A New War Song

This bouncy tune gleefully recounts the misfortunes of British Commodore Sir Peter Parker and his failed attempt on June 28, 1776, to capture Fort Moultrie on Sullivan’s Island. The fort protected Charleston Harbor and had earlier been the refuge of hundreds of slaves who ran from their colonial to their British masters at the invitation of Lord Dunmore, the royal governor of Virginia. At the outset of the revolution it was manned by inexperienced colonial infantrymen untrained in the use of gunnery. After an arduous Atlantic crossing on HMS Bristol, Sir Peter led a flotilla of nine warships into the harbor to shell the fort from the sea while his co-commander, Sir Henry Clinton, attempted an amphibious attack on the fort from nearby Long Island. But nothing went as planned.

For his part, Clinton had no easy time wading the deeper-than-expected inlet between the islands, and those who made it across were met with point-blank fire from Colonel William Moultrie’s Rebels. Suffering heavy casualties, they retreated without risking a second effort. Meanwhile, lacking detailed knowledge of the waterway, Sir Peter’s fleet was badly mauled by the American guns, causing three ships to run aground. One, the Acteon, eventually had to be abandoned and torched. The others, Experiment and Bristol, withstood heavy cannonading from Moultrie’s thirty-one guns. When at last they withdrew, over two hundred British seamen and soldiers had been killed or wounded and Sir Peter himself had suffered wounds to the knee and posterior. Indeed, a splinter had torn his trousers almost completely away.

This indignity was naturally the source of great amusement to colonists, who quickly conflated the loss of one’s pants with the humiliation of Her Majesty’s finest troops by an unschooled band of revolutionaries. A cliché had sprung to life. Cleverly, the anonymous author avoided the scatological impulse of a number of fellow songwriters and instead cast the song as Parker’s imaginary defense to Parliament, thereby ridiculing the stiff propriety and presumed superiority of the British nation. That “cowardly dogs stood so stiff” was an ill omen for the Empire; that veteran commanders failed so absurdly became a rallying cry for the colonies.

A career soldier, Parker did not slink into oblivion after his discomfiture. Joining Clinton and Howe in New York, he helped capture Long Island and later assisted in the taking of Newport, Rhode Island. His service there and in Jamaica, where he remained for the rest of the war, earned him a baronetcy, an admiralty, and finally the rank of Commander-in-Chief in 1893. He is remembered in England as the early patron of Lord Nelson, but in America his legend is more fundamentally assured. Occurring only six days before the Declaration of Independence was officially adopted, the Sullivan’s Island fiasco fixed the score in the early innings at Yankee Doodles 1, Redcoats 0.

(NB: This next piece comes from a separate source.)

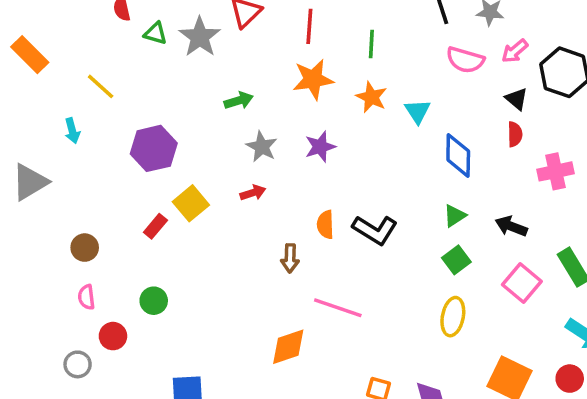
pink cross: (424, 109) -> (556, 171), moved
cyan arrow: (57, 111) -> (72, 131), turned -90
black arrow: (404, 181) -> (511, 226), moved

A New War Song by Sir Peter Parker

My lords with your leave
An account I will give
That deserves to be written in meter:
How the rebels and I
Have been pretty nigh
Faith, almost too nigh for Sir Peter.
Ri tu den dio, ri tu den di ay
Faith, almost too nigh for Sir Peter!

With much labor and toil
Up to Sullivan’s Isle,
I came firm as Falstaff or Pistol,
But the Yankees, dod rat’em
I could not get at ’em,
So terribly mauled my poor Bristol.
Ri tu den dio, etc.

Devil take ’em, their shot
Came so swift and so hot
And the cowardly dogs stood so stiff, Sir!
That I put ship about
And was glad to get out
Or they would not have left me a skiff, Sir!
Ri tu den dio, etc.

Now Clinton by land
Did quietly stand
While my guns made a terrible rumpus,
But my pride took a fall when a well-aimed ball
Propelled me along on my bumpus!
Ri tu den dio, etc.

Now bold as a Turk I sailed for New York,
Where with Clinton and Howe you may find me.
I’ve the wind in my tail
And I’m hoisting my sail
To leave Sullivan’s Island behind me.
Ri tu den dio, etc.

But my Lords do not fear,
For before the next year,
(Altho’ a small Island could fret us)
The continent whole
We shall take, by my soul–
If the cowardly Yankees will let us.